Chiuse gli occhi, assaporandosi il torpore del sonno. Non voleva pensare alla droga, al sesso, all’alcool o alla malattia adesso. In quei giorni si era dato alla pazza gioia, aveva fatto di tutto. Distratto, aprì gli occhi per guardare il cielo e vi si specchiò. Gli parve di volare in esso, sospinto dal vento che accarezzava piano il suo corpo.
Era una sensazione bellissima.
Lui aveva sempre desiderato di poter volare, volare davvero, non salire su un aereo o cose del genere.
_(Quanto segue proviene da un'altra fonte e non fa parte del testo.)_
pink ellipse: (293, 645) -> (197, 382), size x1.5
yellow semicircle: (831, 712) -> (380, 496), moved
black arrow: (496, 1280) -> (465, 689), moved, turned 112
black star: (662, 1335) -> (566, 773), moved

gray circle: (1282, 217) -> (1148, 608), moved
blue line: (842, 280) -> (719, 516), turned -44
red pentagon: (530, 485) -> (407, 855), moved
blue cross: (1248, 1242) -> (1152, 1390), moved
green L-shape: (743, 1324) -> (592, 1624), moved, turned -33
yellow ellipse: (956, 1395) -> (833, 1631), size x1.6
Voleva librarsi in aria, non poteva chiedere di meglio.

***

Un urlo terrificante riempì l’aria. La donna aveva salito le scale come tutte le mattine per andare a svegliare suo figlio. Ma suo figlio aveva gli occhi spalancati, rivolti verso la finestra, e un sorriso vittorioso dipinto sulle labbra. Un sorriso sognante. Un brivido percorse la schiena della donna, mentre si accasciava a terra, prendendo la mano ormai fredda del ragazzo, e portandosela sulle labbra.
Una madre non dovrebbe mai sopravvivere a suo figlio. Si rimproverava aspramente per essere vissuta più a lungo di lui. Guardò gli occhi blu del ragazzo – i suoi stessi occhi blu – e fece una cosa che mai nessuno si sarebbe aspettato da lei. Andò in bagno, e prese la siringa del figlio. Non la iniettò di nulla, ma se la ficcò nelle vene. Voleva prendere anche lei quel virus.
Voleva morire, e raggiungere suo figlio. Ma non voleva sporcarsi il sangue con la droga. Poi ripensò amaramente alle parole del figlio.
L’ultimo nemico che sarà sconfitto è il pregiudizio.
Ah sì? Chiese contrariata. Cercò le pasticche, frugando in tutti i cassetti. Alla fine le trovò.
Una. Due. Tre. Quattro. Cento. Poi perse il conto. Si trascinò vicino al figlio, abbracciandolo e mettendo in bocca un’ultima compressa.
- Ce l’ho fatta. L’ho sconfitt…- sussurrò, specchiandosi nei suoi occhi.
Vennero ritrovati così, alla sera, quando un uomo tornava da lavoro per cenare con la sua famiglia. Su quella casa aleggiava uno strano profumo di morte e disperazione.

Ma lui, Adrian, dalla vita si era preso tutto. E adesso era pronto a volare, nel cielo blu.